▸ Task directions:
Your answer should contain every line of the records, transcribed word for word.

(Stored data entries)
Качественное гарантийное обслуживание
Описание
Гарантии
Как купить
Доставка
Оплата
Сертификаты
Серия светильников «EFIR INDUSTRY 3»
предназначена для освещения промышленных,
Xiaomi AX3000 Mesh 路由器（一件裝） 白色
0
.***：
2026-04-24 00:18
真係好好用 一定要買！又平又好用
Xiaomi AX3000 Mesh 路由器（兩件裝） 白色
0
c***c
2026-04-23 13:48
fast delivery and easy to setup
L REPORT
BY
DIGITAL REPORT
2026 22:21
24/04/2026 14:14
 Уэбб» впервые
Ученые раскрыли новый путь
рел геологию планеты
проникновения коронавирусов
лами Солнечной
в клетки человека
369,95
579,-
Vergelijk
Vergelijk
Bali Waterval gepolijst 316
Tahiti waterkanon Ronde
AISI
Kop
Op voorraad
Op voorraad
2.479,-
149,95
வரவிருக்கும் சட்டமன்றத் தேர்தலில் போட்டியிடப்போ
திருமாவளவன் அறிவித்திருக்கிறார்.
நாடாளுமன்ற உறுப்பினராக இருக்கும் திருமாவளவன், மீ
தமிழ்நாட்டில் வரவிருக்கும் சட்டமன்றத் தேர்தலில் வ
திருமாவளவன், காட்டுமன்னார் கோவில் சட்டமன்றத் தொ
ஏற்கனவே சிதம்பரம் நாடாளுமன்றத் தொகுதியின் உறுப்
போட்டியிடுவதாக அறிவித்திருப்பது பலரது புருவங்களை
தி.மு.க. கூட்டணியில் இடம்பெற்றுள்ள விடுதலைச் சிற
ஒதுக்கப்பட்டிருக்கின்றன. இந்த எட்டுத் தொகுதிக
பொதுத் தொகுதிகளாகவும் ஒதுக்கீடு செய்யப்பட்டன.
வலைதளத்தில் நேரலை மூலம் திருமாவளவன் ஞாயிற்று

▸ Written solution:
Качественное гарантийное обслуживание
Описание
Гарантии
Как купить
Доставка
Оплата
Сертификаты
Серия светильников «EFIR INDUSTRY 3»
предназначена для освещения промышленных,
Xiaomi AX3000 Mesh 路由器（一件裝） 白色
0
.***：
2026-04-24 00:18
真係好好用 一定要買！又平又好用
Xiaomi AX3000 Mesh 路由器（兩件裝） 白色
0
c***c
2026-04-23 13:48
fast delivery and easy to setup
L REPORT
BY
DIGITAL REPORT
2026 22:21
24/04/2026 14:14
 Уэбб» впервые
Ученые раскрыли новый путь
рел геологию планеты
проникновения коронавирусов
лами Солнечной
в клетки человека
369,95
579,-
Vergelijk
Vergelijk
Bali Waterval gepolijst 316
Tahiti waterkanon Ronde
AISI
Kop
Op voorraad
Op voorraad
2.479,-
149,95
வரவிருக்கும் சட்டமன்றத் தேர்தலில் போட்டியிடப்போ
திருமாவளவன் அறிவித்திருக்கிறார்.
நாடாளுமன்ற உறுப்பினராக இருக்கும் திருமாவளவன், மீ
தமிழ்நாட்டில் வரவிருக்கும் சட்டமன்றத் தேர்தலில் வ
திருமாவளவன், காட்டுமன்னார் கோவில் சட்டமன்றத் தொ
ஏற்கனவே சிதம்பரம் நாடாளுமன்றத் தொகுதியின் உறுப்
போட்டியிடுவதாக அறிவித்திருப்பது பலரது புருவங்களை
தி.மு.க. கூட்டணியில் இடம்பெற்றுள்ள விடுதலைச் சிற
ஒதுக்கப்பட்டிருக்கின்றன. இந்த எட்டுத் தொகுதிக
பொதுத் தொகுதிகளாகவும் ஒதுக்கீடு செய்யப்பட்டன.
வலைதளத்தில் நேரலை மூலம் திருமாவளவன் ஞாயிற்று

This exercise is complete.